编辑:使用在任意平面定义的坐标系添加 H 和 M 点的计算(参见第 40.2 节pgf 手册v3.1) 和垂直线相交(参见 13.3.1 节):
编辑 2:修复旋转 XY 平面中的一个错误
\documentclass[tikz, border=5pt]{standalone}
\usepackage{tikz}
\usetikzlibrary{3d}
\usetikzlibrary{calc}
\usetikzlibrary{angles}
\tikzset{
axis/.style = {color = blue,very thin,->,},
% Set the axonometric 3d view that you prefer setting x, y, z unit vectors
x={(-135:0.8cm)},
y={(0:1cm)},
z={(90:1cm)},
}
\begin{document}
\begin{tikzpicture}
% -- add these 3 lines if axis is preferred
%\draw[axis] (0, 0, 0) -- (5, 0, 0) node [right] {$X$};
%\draw[axis] (0, 0, 0) -- (0, 5, 0) node [above] {$Y$};
%\draw[axis] (0, 0, 0) -- (0, 0, 5) node [above] {$Z$};
% define points
\path
(0,0,0) coordinate (d1)
(4,0,0) coordinate (d2)
(4,4,0) coordinate (d3)
(0,4,0) coordinate (d4)
(3,2,0) coordinate[label=left:$A$] (A) node [circle, fill=black, inner sep=1.5pt] {}
(1,3,0) coordinate[label=right:$B$] (B) node [circle, fill=black, inner sep=1.5pt] {}
(1,1,0) coordinate[label=below:$K$] (K) node [circle, fill=black, inner sep=1.5pt] {}
;
\draw (d1) -- (d2) -- (d3) -- (d4) -- cycle;
\draw (A) -- (B);
% common angle
\pic [draw=blue, pic text={$\beta$} ] {angle = d3--d2--d1};
% Finding H.
% The XY plane is rotated to adjust the X-axis to the A-B line.
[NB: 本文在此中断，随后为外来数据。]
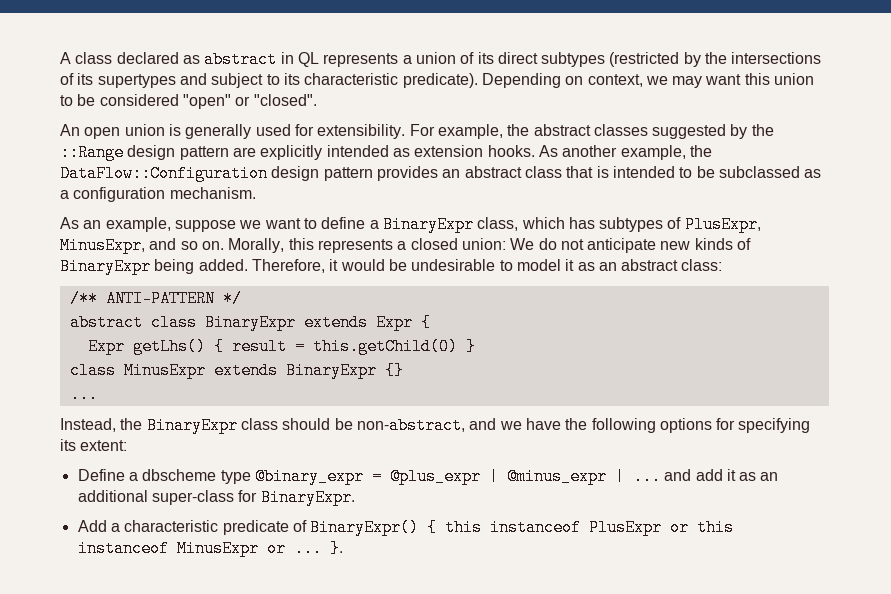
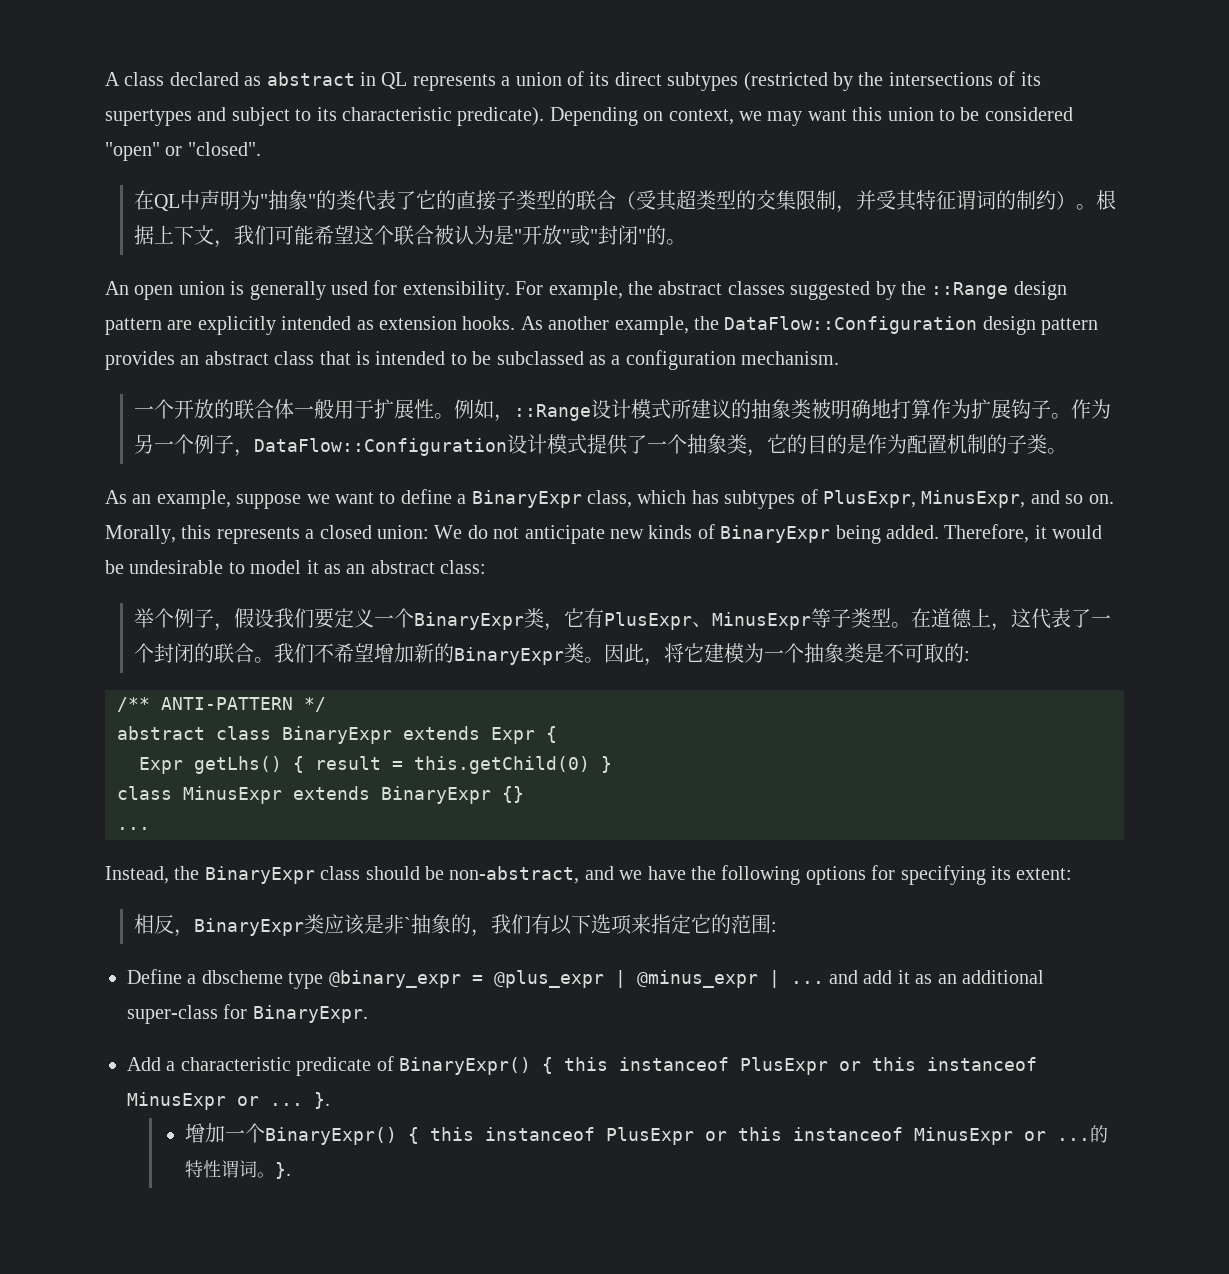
(317, 100) none -> [133,190,1116,213] [133,225,686,248] // 在QL中声明为"抽象"的类代表了它的直接子类型的联合（受其超类型的交集限制，并受其特征谓词的制约）。根据上下文，我们可能希望这个联合被认为是"开放"或"封闭"的。
(256, 193) none -> [133,399,1111,422] [133,434,1067,457] // 一个开放的联合体一般用于扩展性。例如，::Range设计模式所建议的抽象类被明确地打算作为扩展钩子。作为另一个例子，DataFlow::Configuration设计模式提供了一个抽象类，它的目的是作为配置机制的子类。
(723, 265) none -> [133,608,1111,631] [133,643,970,666] // 举个例子，假设我们要定义一个BinaryExpr类，它有PlusExpr、MinusExpr等子类型。在道德上，这代表了一个封闭的联合。我们不希望增加新的BinaryExpr类。因此，将它建模为一个抽象类是不可取的:
(128, 445) none -> [133,914,777,937] // 相反，BinaryExpr类应该是非`抽象的，我们有以下选项来指定它的范围:
(343, 548) none -> [184,1123,1108,1145] [184,1160,291,1179] // 增加一个BinaryExpr() { this instanceof PlusExpr or this instanceof MinusExpr or ...的特性谓词。}.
\draw[canvas is xy plane at z=0] ($ (A)!1!90:(B) $) coordinate (Bp);
\draw[
plane origin = { (A) },
plane x = { (B) },
plane y = { (Bp) },
canvas is plane,
red
]
(A -| K) coordinate[label=below:$H$] (H) node [circle, fill, inner sep=1.5pt] {}
;
% Finding M.
% Now the coordinate system has the unit vector X fixed on the line K-H, and the
% unit vector Y is the original unit vector Z.
\draw[
plane origin = { (K) },
plane x = { (H) },
plane y = { ($ (K) + (0,0,1) $) },
canvas is plane,
red
]
(0,0) -- (0,2) coordinate[label=above:$M$] (M) node [circle, fill, inner sep=1.5pt] {}
;
\draw[red] (K) -- (H);
\draw[red] (K) -- (M);
\draw[red] (M) -- (H);
% Right angle
\pic [draw=red, angle radius=0.33cm ] {right angle = A--H--K};
\pic [draw=red, angle radius=0.33cm ] {right angle = B--H--M};
\pic [draw=red, angle radius=0.33cm ] {right angle = H--K--M};
\end{tikzpicture}
\end{document}
编辑 3:检查不同视点的计算。
\documentclass[tikz, border=5pt]{standalone}
\usepackage{tikz}
\usetikzlibrary{3d}
\usetikzlibrary{calc}
\usetikzlibrary{angles}
\usetikzlibrary{perspective}
\tikzset{
axis/.style = {color = blue,very thin,->,},
% Set the axonometric 3d view that you prefer.
3d view={120}{20},
% Caution about perspective library: Vanishing points will not work in this example
}
\begin{document}
\foreach \angle in {5,15,...,355}
{
\begin{tikzpicture}[3d view={\angle}{20}]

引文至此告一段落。